Govind, who inspired this story, says that when news explodes, nothing else matters. Reporter and photo credits become small issues. And to track which media organisations are recycling your story, on which platforms – their website, TV, or social media accounts, and to what extent, is not easy. “Now news is even breaking on Instagram,” he comments on how the modes of news dissemination have changed and grown in number, rendering news organisations too busy to pay attention to matters such as bylines. “They may take action only if their report has been reproduced or stolen,” he says. So reporters should stay alert and pick up battles when they can, he suggests.
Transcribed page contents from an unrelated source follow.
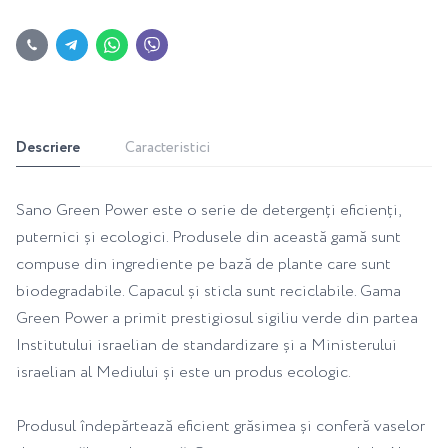
Descriere
Caracteristici
Sano Green Power este o serie de detergenți eficienți,
puternici și ecologici. Produsele din această gamă sunt
compuse din ingrediente pe bază de plante care sunt
biodegradabile. Capacul și sticla sunt reciclabile. Gama
Green Power a primit prestigiosul sigiliu verde din partea
Institutului israelian de standardizare și a Ministerului
israelian al Mediului și este un produs ecologic.
Produsul îndepărtează eficient grăsimea și conferă vaselor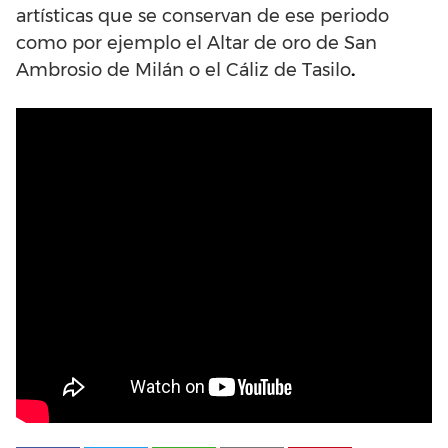
artísticas que se conservan de ese periodo
como por ejemplo el Altar de oro de San
Ambrosio de Milán o el Cáliz de Tasilo
.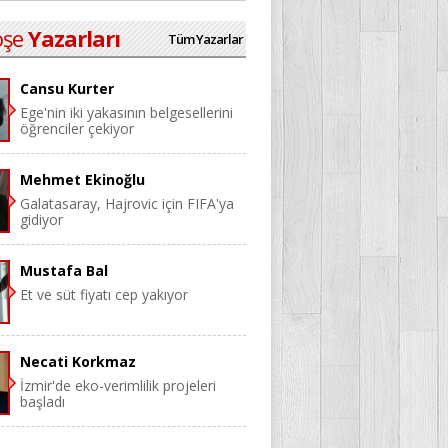
öşe
Yazarları
Tüm Yazarlar
Cansu Kurter
Ege'nin iki yakasının belgesellerini
öğrenciler çekiyor
Mehmet Ekinoğlu
Galatasaray, Hajrovic için FIFA'ya
gidiyor
Mustafa Bal
Et ve süt fiyatı cep yakıyor
Necati Korkmaz
İzmir'de eko-verimlilik projeleri
başladı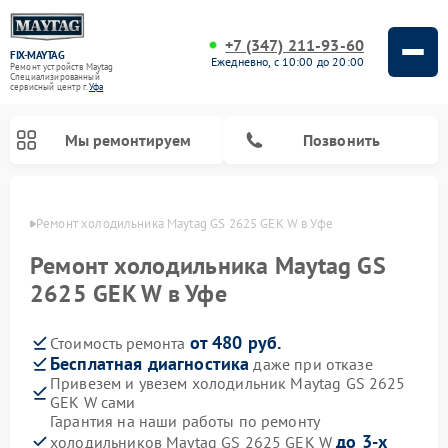
+7 (347) 211-93-60
FIX-MAYTAG
Ежедневно, с 10:00 до 20:00
Ремонт устройств Maytag
Специализированный
cервисный центр г.
Уфа
Мы ремонтируем
Позвонить
в Уфе
Ремонт холодильника Maytag GS 2625 GEK W в Уфе
Ремонт холодильника Maytag GS
2625 GEK W в Уфе
от 480 руб.
Стоимость ремонта
Ремонт стиральных машин Maytag
Ремонт посудомоечных машин Maytag
Ремонт духовых шкафов Maytag
Ремонт сушильных машин Maytag
Ремонт микроволновых печей Maytag
Бесплатная диагностика
даже при отказе
Привезем и увезем холодильник Maytag GS 2625
GEK W сами
Гарантия на наши работы по ремонту
до 3-х
холодильников Maytag GS 2625 GEK W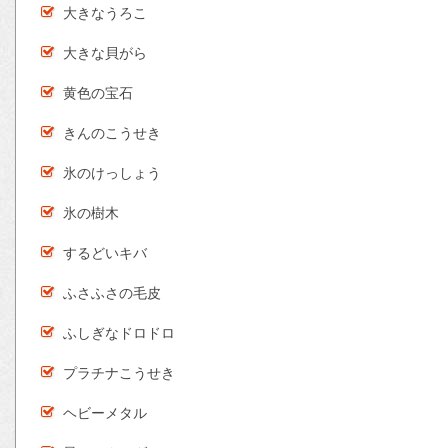
大きなうろこ
大きな貝がら
黄色の宝石
きんのこうせき
氷のけっしょう
氷の樹木
するどいキバ
ふさふさの毛皮
ふしぎなドロドロ
プラチナこうせき
ヘビーメタル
But change has begun, even if it is not systematic, and he is hoping we can maintain the momentum. “For the first time in history, you can follow a journalist whose work you like. Will Twitter handles become more powerful than bylines? Internationally, when CNN picks up a newspaper story, it interviews the reporters who uncovered stories around Donald Trump,” he notes. Meanwhile, at TNM, if writers cannot verify a piece of information independently, they have been instructed to cite the original reporter who got that quote, Kurian tells me.
To sum up, I would like to rehash the famous memo sent by NYT’s standards editor Phil Corbett to his journalists in 2019 to practice hyperlinking by default. I seek that too, along with the practice of citing the original byline. It is free and easy – until it is a multi-byline story or if a dozen organisations have weighed in on the topic. Readers, who follow bylines, like it. It deepens our journalism and may increase our audience (by SEO). Our journalistic colleagues appreciate it. Why should we not do it?
Barkha Kumari is a freelance journalist and a blogger from Bangalore.